The coordinator facilitates the president's wishes no matter how constitutionally questionable those actions may be, she says. They're forceful during crises but are not closely identified with overt infringement of civil liberties. Thomas Gregory, President Wilson's attorney general during World War I, fit this model.

Then there is the extreme aggressor, a person like Mitchell Palmer, Wilson's attorney general during the "Red Scare" years, who becomes more ambitious and publicly initiates aggressive actions.

The extreme aggressor/fall guy takes the heat publicly or in the courts, she says, becoming an administration's scapegoat: John Mitchell, President Nixon's attorney general, fits the bill.

The leveler, she says, attempts to temper the administration's drastic actions, quietly disagreeing with the president's aggressive actions and trying to urge a different course. Francis Biddle, President Franklin D. Roosevelt's attorney general during World War II, falls into this category.

A's for Ashcroft?

Winfield writes that his actions reflected aspects of both an extreme aggressor and a coordinator, at times trying to "manipulate the media by timing pronouncements to distract attention from administrative blunders."


The Horatio Alger Association of Distinguished Americans has created the first national college scholarship program exclusively for veterans who have served in Operation Iraqi Freedom or Operation Enduring Freedom in Afghanistan.

The scholarship program was inspired by former U.S. Ambassador to Spain George Argyros and his wife, Julia. It was on a visit to the Rota Naval Air Station in Spain that the couple first met with wounded soldiers who shared their combat experiences, their unyielding patriotism and an eagerness to return to their unit - in spite of traumatic and serious injuries, the association says.

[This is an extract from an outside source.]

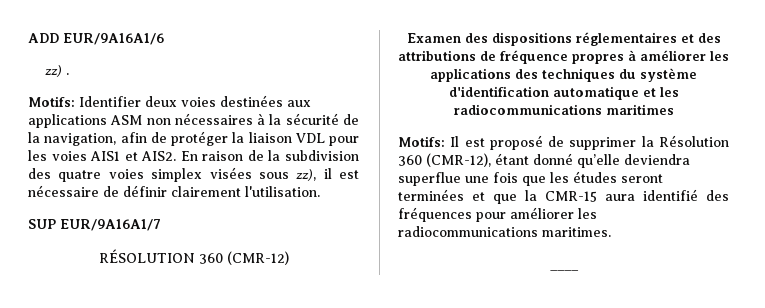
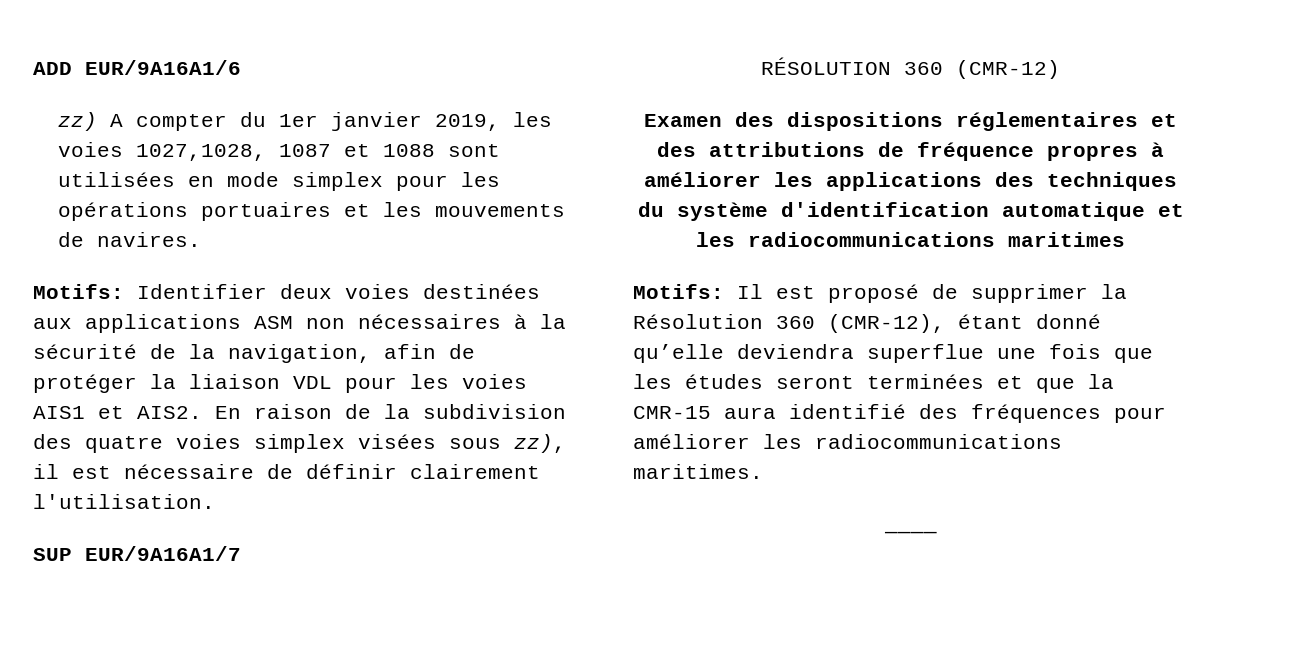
[66,73,70,75] . -> [110,112,553,131] [58,142,501,161] [58,172,501,191] [58,202,566,221] [58,232,202,247] A compter du 1er janvier 2019, les voies 1027,1028, 1087 et 1088 sont utilisées en mode simplex pour les opérations portuaires et les mouvements de navires.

"You just can't help but be profoundly moved by devotion like that," said Argyros, who was inducted into the Horatio Alger Association in 1993. It provides scholarship assistance to young people who have demonstrated integrity and determination in overcoming adversity, academic potential and the personal aspiration to make a unique contribution to society.


Forget the pigeons and, for that matter, newlyweds.

Rep. Randy Neugebauer, Texas Republican, has introduced an amendment that would help the National Institute of Mental Health focus their funding on "serious" mental-health research.

His amendment proposes to "redirect millions of dollars from studies on how pigeons process visual concepts and how newlyweds are dealing with their first year of marriage," said Josh Noland, the congressman's press secretary.

"These may be worthwhile studies, but they do not address serious mental-health issues, which is the mission of NIMH," he told this columnist. "The pigeon study has gone on for 15 years and continues to get funding despite failing to provide any significant findings."